CVE-2011-0649

Name of the Vulnerable Software and Affected Versions TIBCO Rendezvous versions 8.2.1 through 8.3.0 TIBCO Enterprise Message Service (EMS) versions 5.1.0 through 6.0.0 TIBCO Runtime Agent (TRA) versions 5.6.2 through 5.7.0 TIBCO Silver BPM Service version prior to 1.0.4 TIBCO Silver CAP Service version prior to 1.0.2 TIBCO Silver BusinessWorks Service version 1.0.0

Description The issue allows local users to gain root privileges via unknown vectors related to SUID and certain daemons, including (1) Rendezvous Routing Daemon (rvrd), (2) Rendezvous Secure Daemon (rvsd), (3) Rendezvous Secure Routing Daemon (rvsrd), and (4) EMS Server (tibemsd), when running on Unix systems.

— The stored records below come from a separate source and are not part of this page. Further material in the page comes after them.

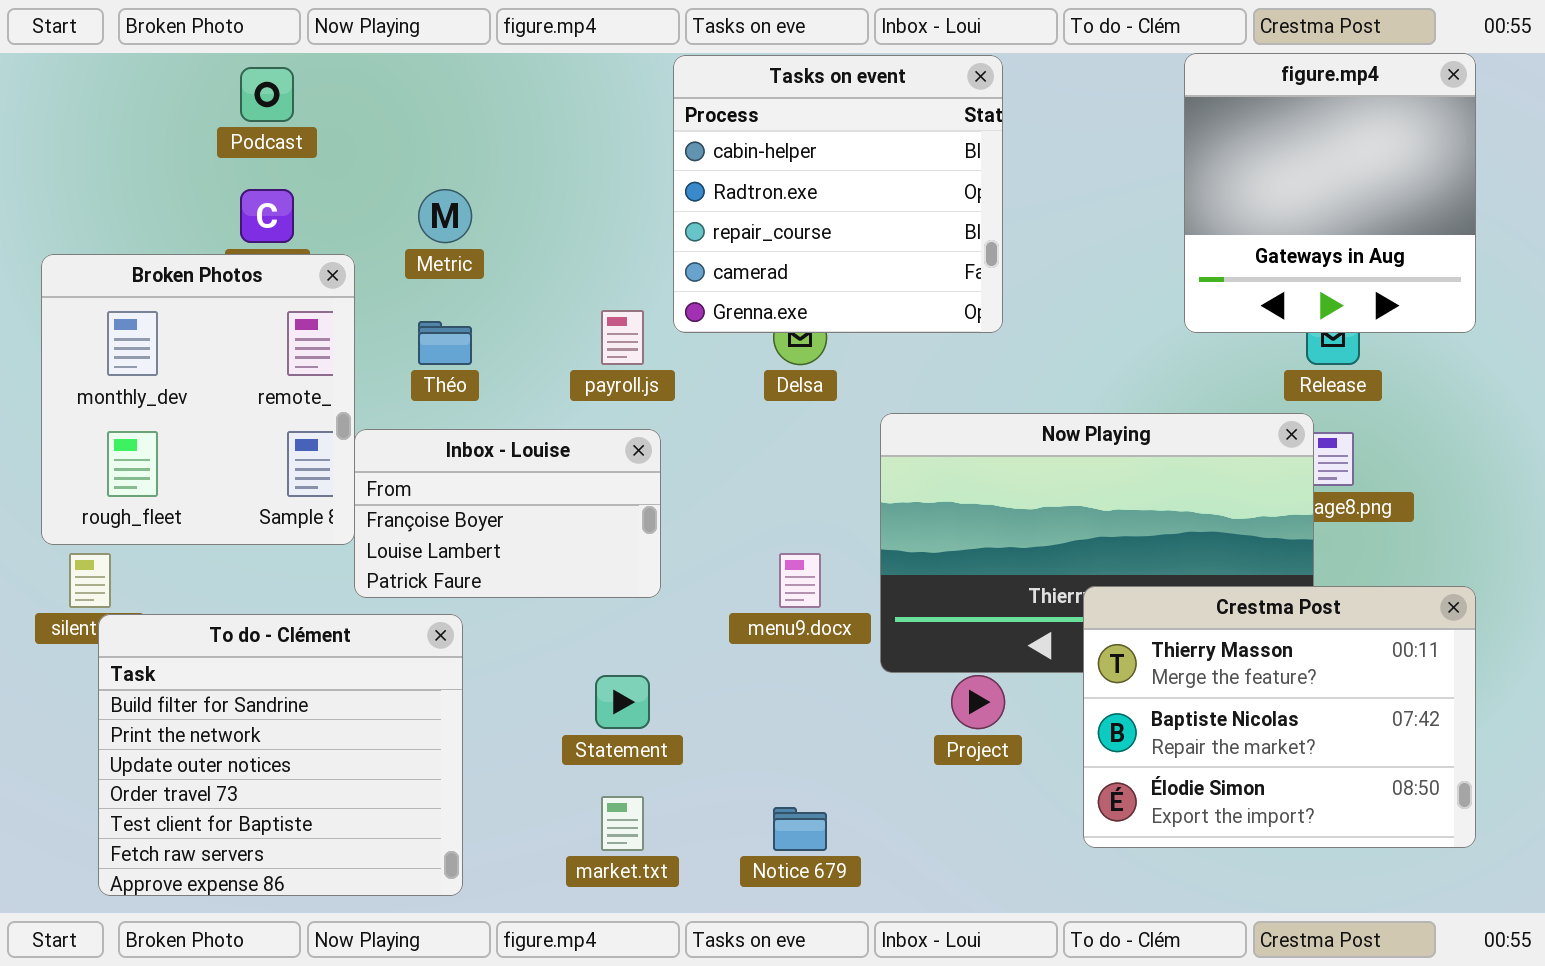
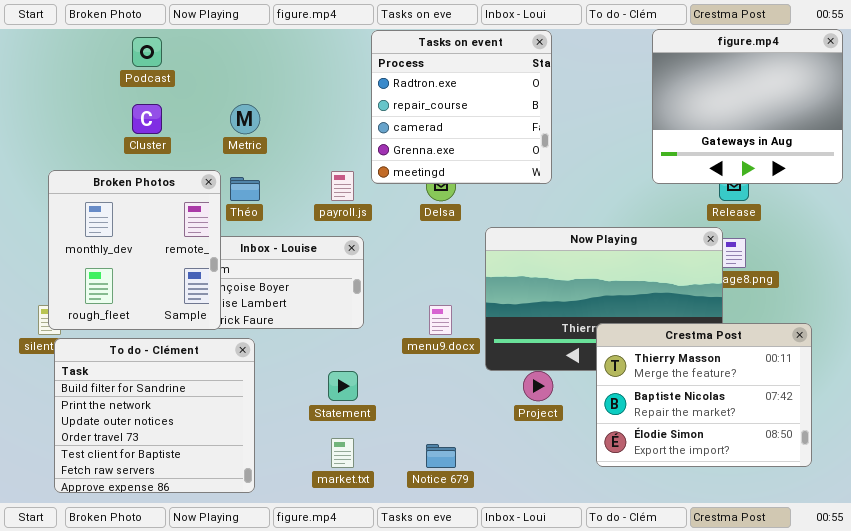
figure.mp4: [1184,53,1476,333] -> [652,29,843,184], resized
Tasks on event: [673,55,1003,333] -> [371,30,552,184], scrolled down 1 row
Broken Photos: [41,254,355,545] -> [48,170,221,330], moved

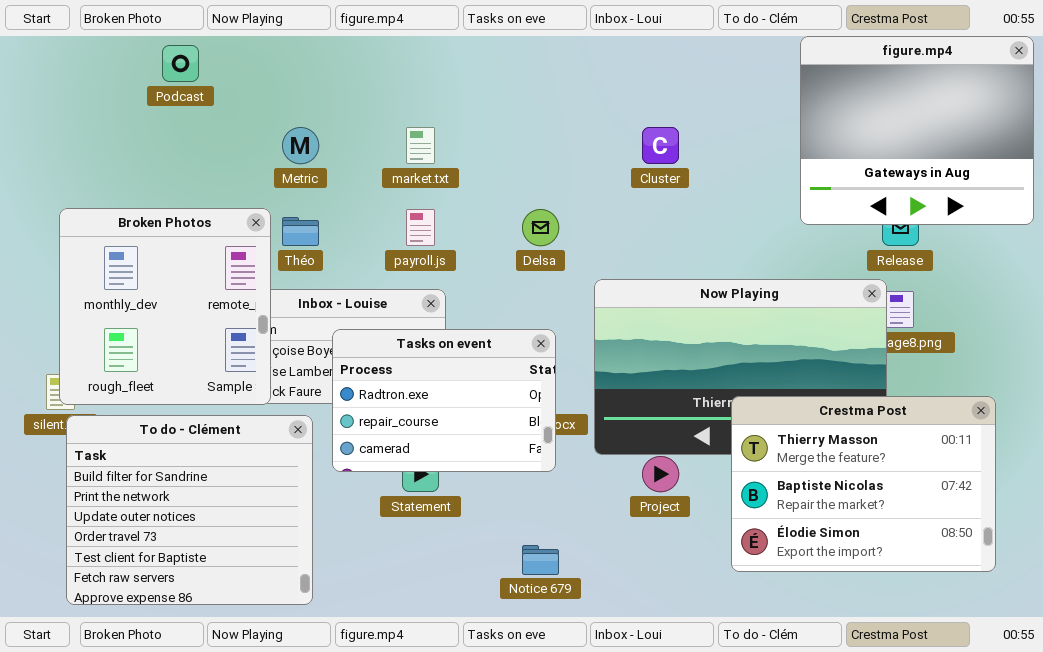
Tasks on event: [371,30,552,184] -> [332,329,556,472], moved, resized
Cluster: [132,104,162,134] -> [642,127,679,164], moved
market.txt: [331,438,354,468] -> [406,127,435,164], moved

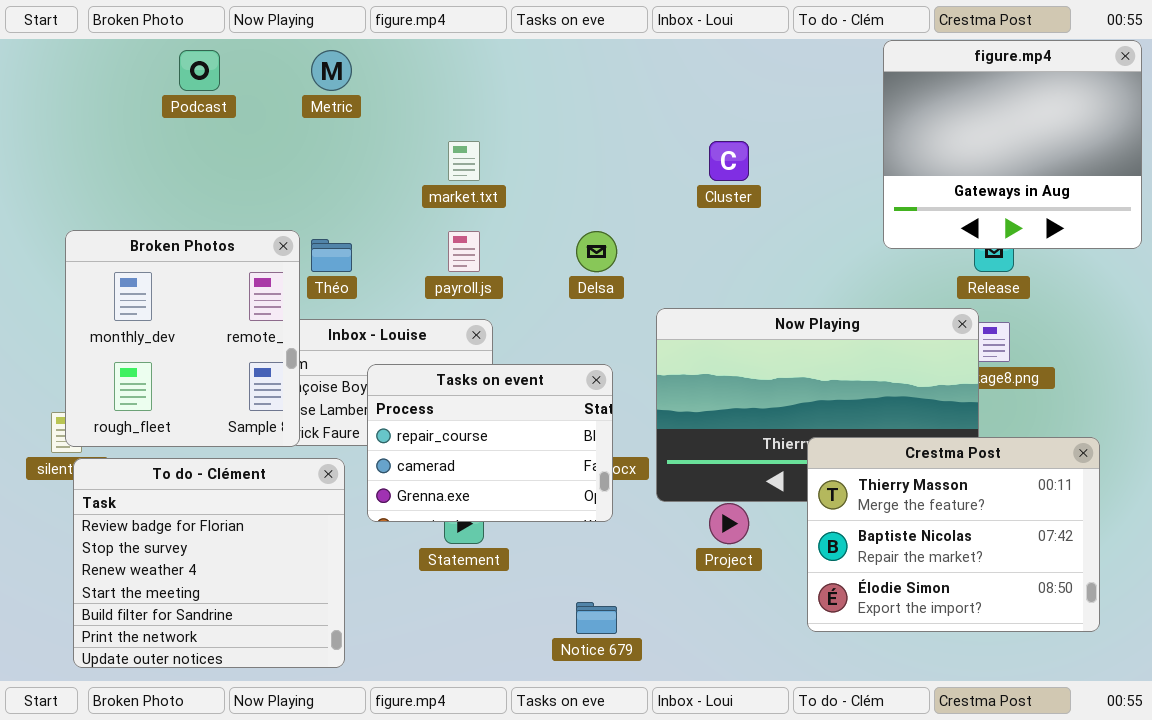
Metric: [282,127,319,164] -> [311,50,352,91], moved
Tasks on event: [332,329,556,472] -> [367,364,613,522], scrolled down 1 row
To do - Clément: [66,415,313,605] -> [73,458,345,668], scrolled up 4 rows

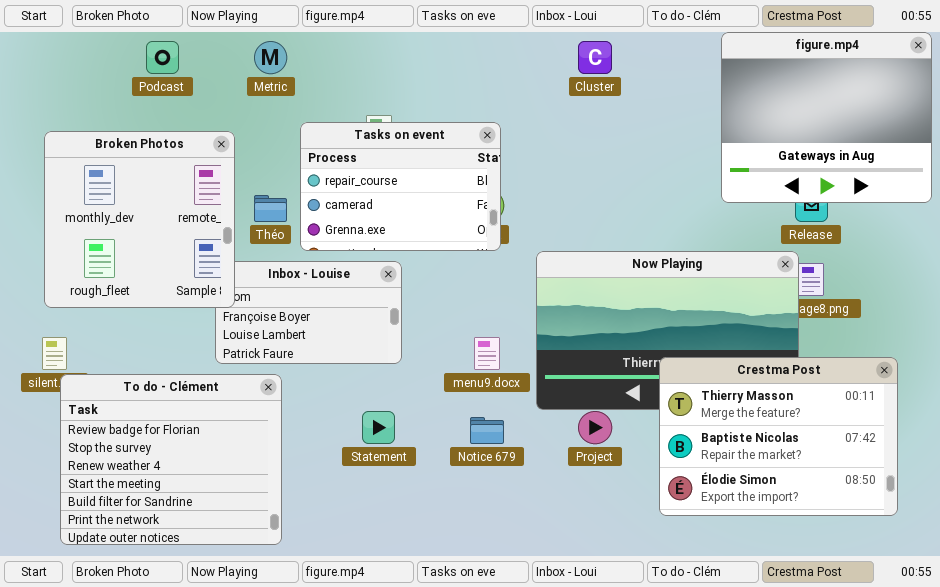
Cluster: [709,141,749,181] -> [578,41,612,74], moved
Broken Photos: [65,230,300,447] -> [44,131,235,308], moved
Tasks on event: [367,364,613,522] -> [300,122,501,251], moved
Notice 679: [576,602,617,634] -> [470,417,504,444], moved

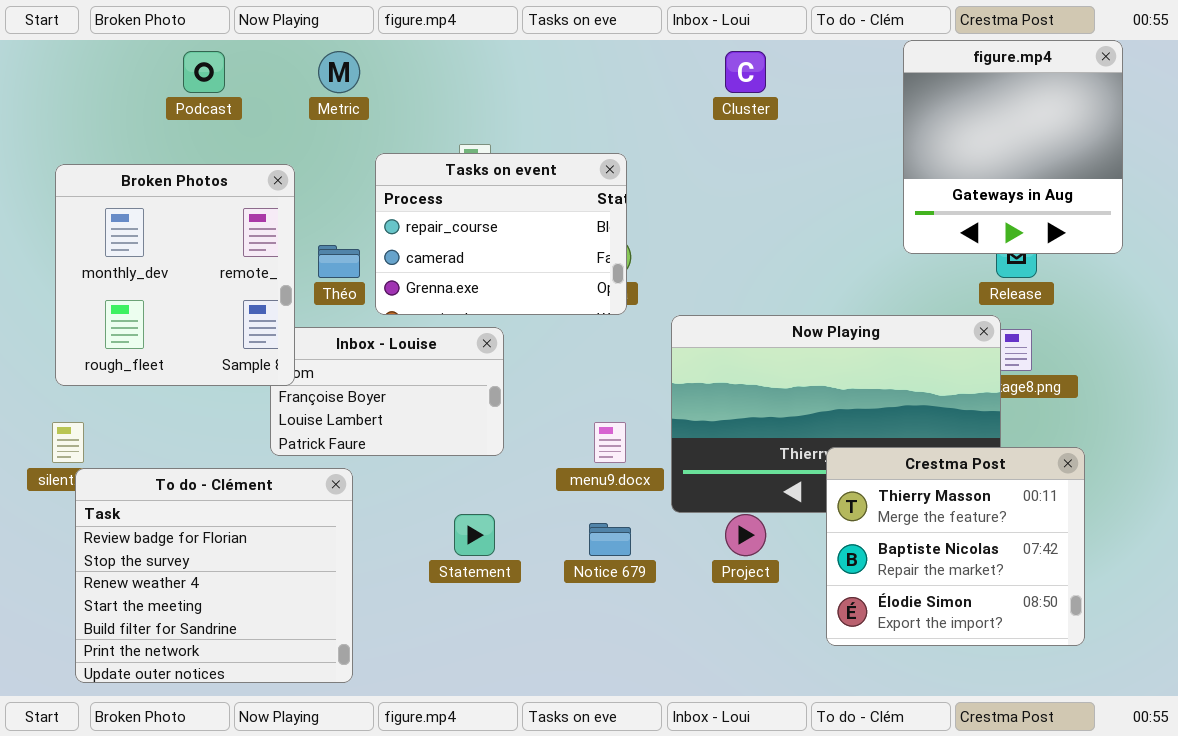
figure.mp4: [721,32,932,203] -> [903,40,1123,254], resized
Crestma Post: [659,357,898,516] -> [826,447,1085,646], resized

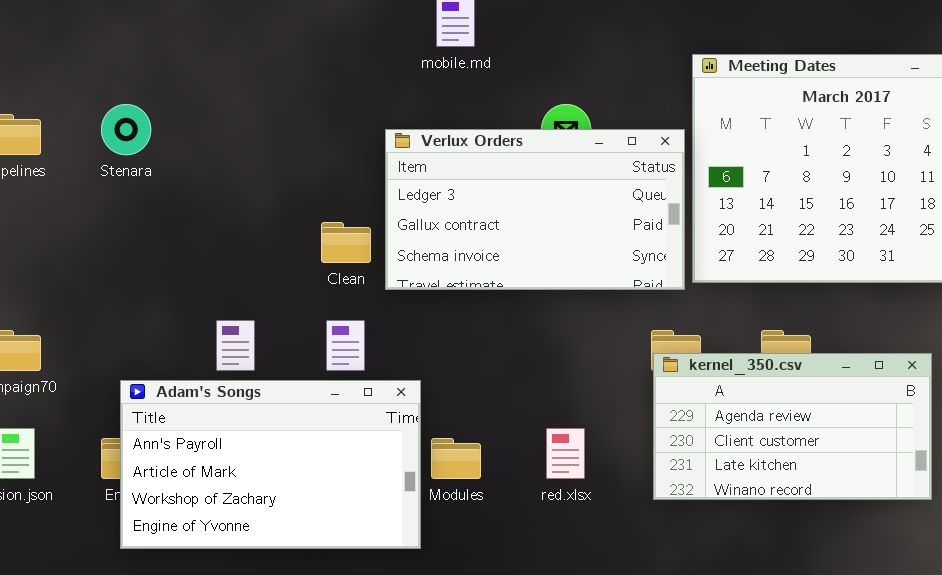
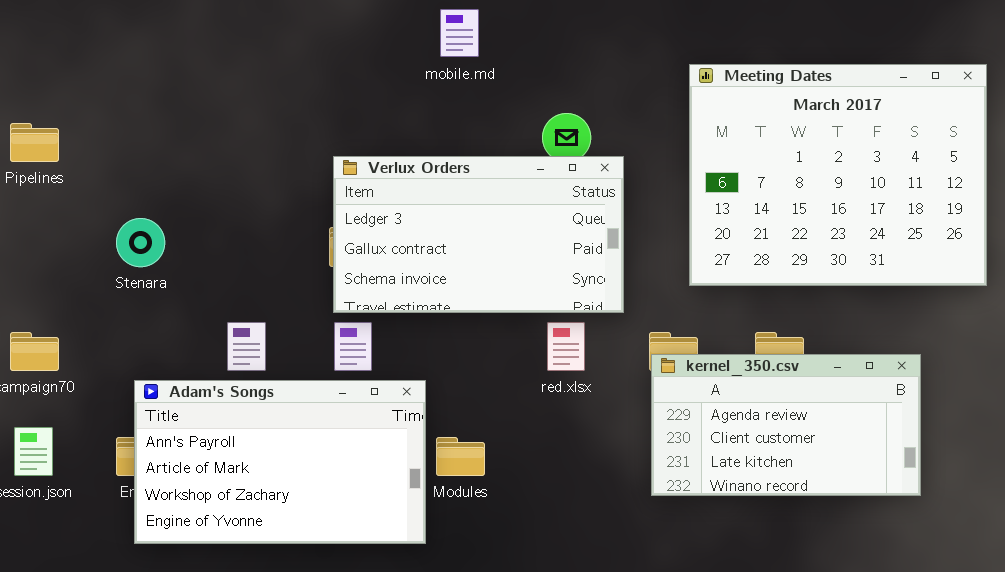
Stenara: [101,104,151,155] -> [116,218,165,267], moved
Verlux Orders: [385,129,685,290] -> [333,156,624,313], moved
red.xlsx: [546,428,585,479] -> [547,322,585,371], moved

Recommendations For TIBCO Rendezvous versions 8.2.1 through 8.3.0, consider disabling the rvrd, rvsd, and rvsrd daemons until a patch is available. For TIBCO Enterprise Message Service (EMS) versions 5.1.0 through 6.0.0, restrict access to the tibemsd daemon to minimize the risk of exploitation. For TIBCO Runtime Agent (TRA) versions 5.6.2 through 5.7.0, avoid using SUID-related functionality until the issue is resolved. For TIBCO Silver BPM Service version prior to 1.0.4, update to version 1.0.4 or later. For TIBCO Silver CAP Service version prior to 1.0.2, update to version 1.0.2 or later. For TIBCO Silver BusinessWorks Service version 1.0.0, consider applying configuration changes to restrict SUID-related access until a patch is available.